Brief:
Go over the data below and say how many lines hold the word "text". Only the number is needed.

===== Material provided

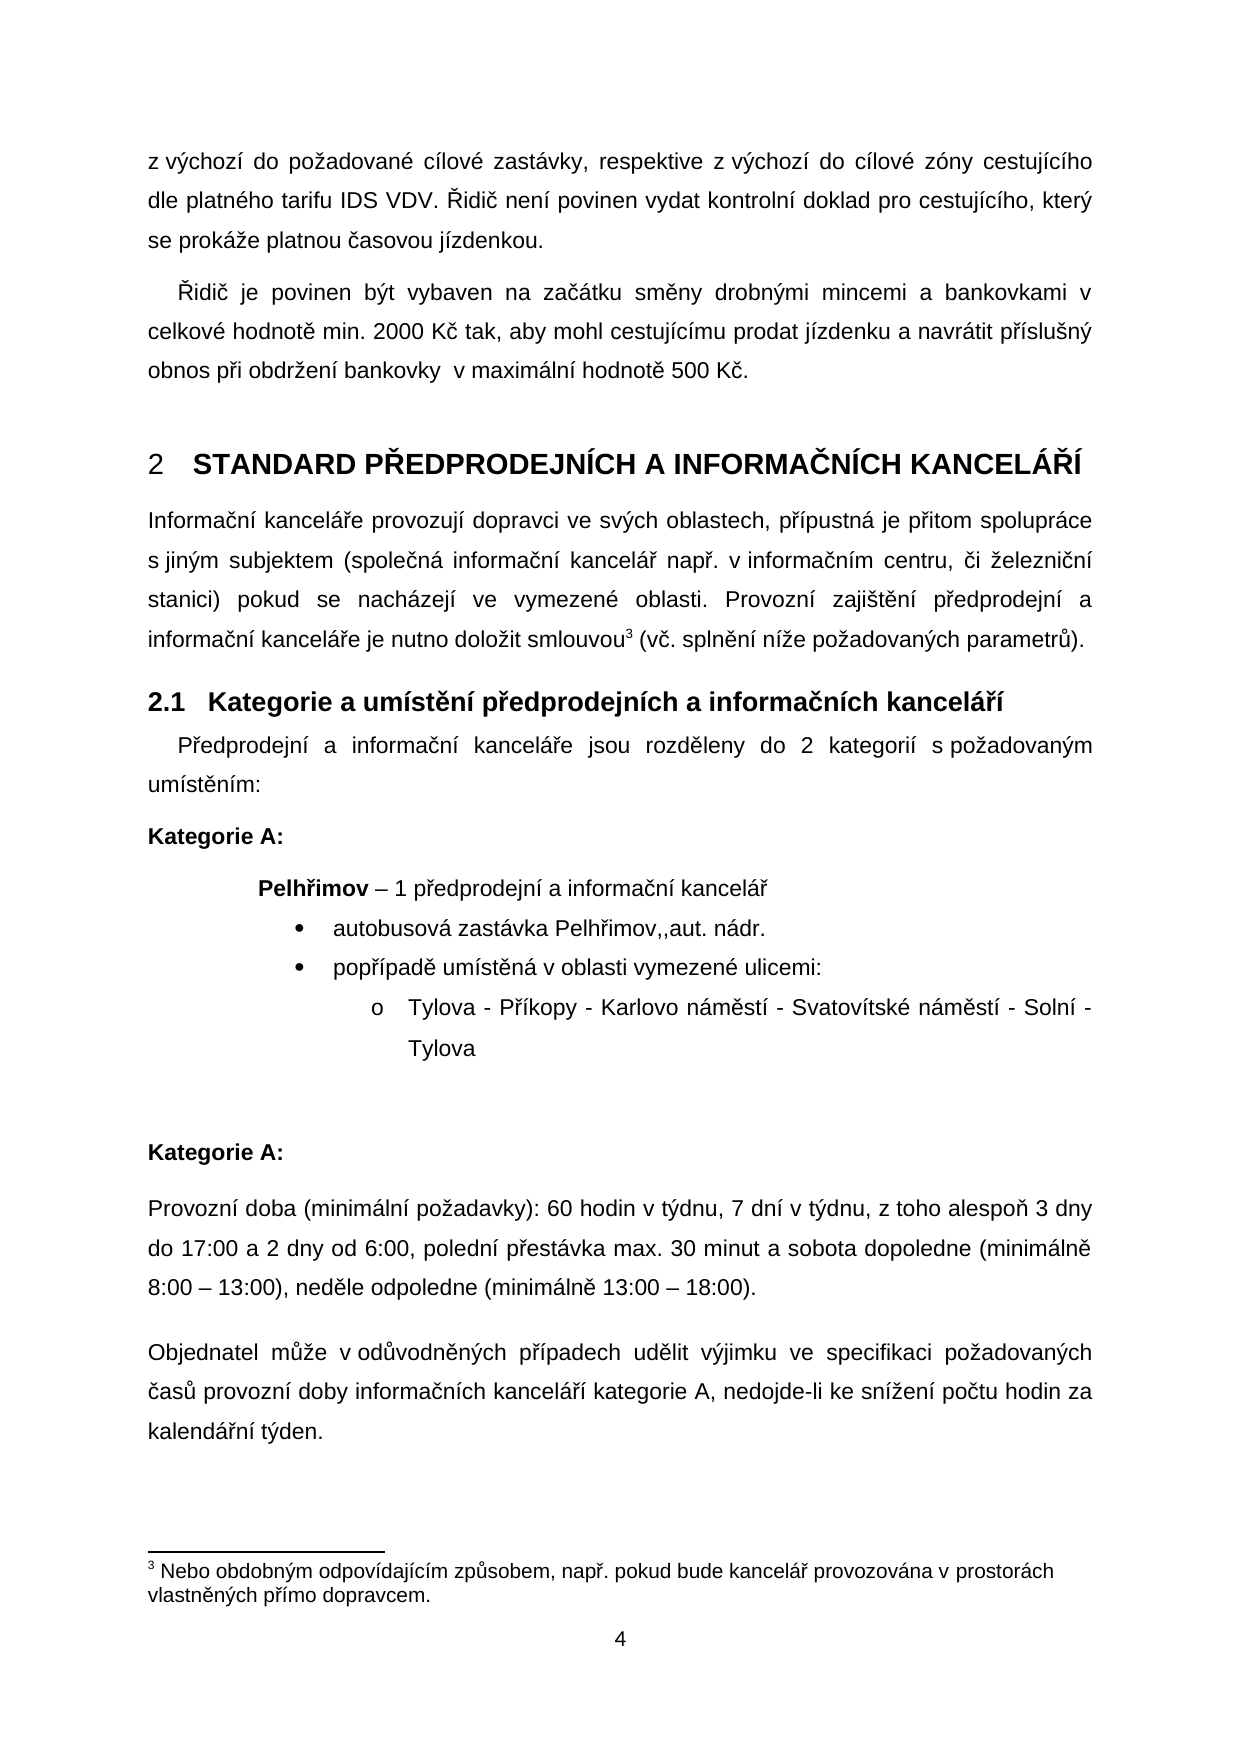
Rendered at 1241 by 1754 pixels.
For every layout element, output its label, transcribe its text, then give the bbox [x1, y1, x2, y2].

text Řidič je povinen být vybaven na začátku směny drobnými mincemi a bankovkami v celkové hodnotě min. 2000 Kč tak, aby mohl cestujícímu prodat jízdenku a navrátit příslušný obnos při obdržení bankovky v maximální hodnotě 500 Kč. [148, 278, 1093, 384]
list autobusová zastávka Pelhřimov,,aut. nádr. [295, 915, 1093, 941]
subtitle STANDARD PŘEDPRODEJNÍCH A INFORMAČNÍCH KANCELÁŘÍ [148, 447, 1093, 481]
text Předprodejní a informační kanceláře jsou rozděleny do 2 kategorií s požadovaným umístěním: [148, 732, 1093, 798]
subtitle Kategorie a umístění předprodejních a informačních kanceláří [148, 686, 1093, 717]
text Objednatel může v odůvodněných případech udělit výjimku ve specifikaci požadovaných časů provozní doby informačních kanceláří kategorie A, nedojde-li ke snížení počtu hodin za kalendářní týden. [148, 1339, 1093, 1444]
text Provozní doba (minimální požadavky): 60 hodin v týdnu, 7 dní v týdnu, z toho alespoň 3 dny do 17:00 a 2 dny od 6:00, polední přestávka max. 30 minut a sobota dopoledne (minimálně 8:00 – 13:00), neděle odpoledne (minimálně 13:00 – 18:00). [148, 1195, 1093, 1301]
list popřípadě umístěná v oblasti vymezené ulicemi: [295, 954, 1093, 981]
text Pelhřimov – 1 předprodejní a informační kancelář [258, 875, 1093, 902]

==========

Final answer:
6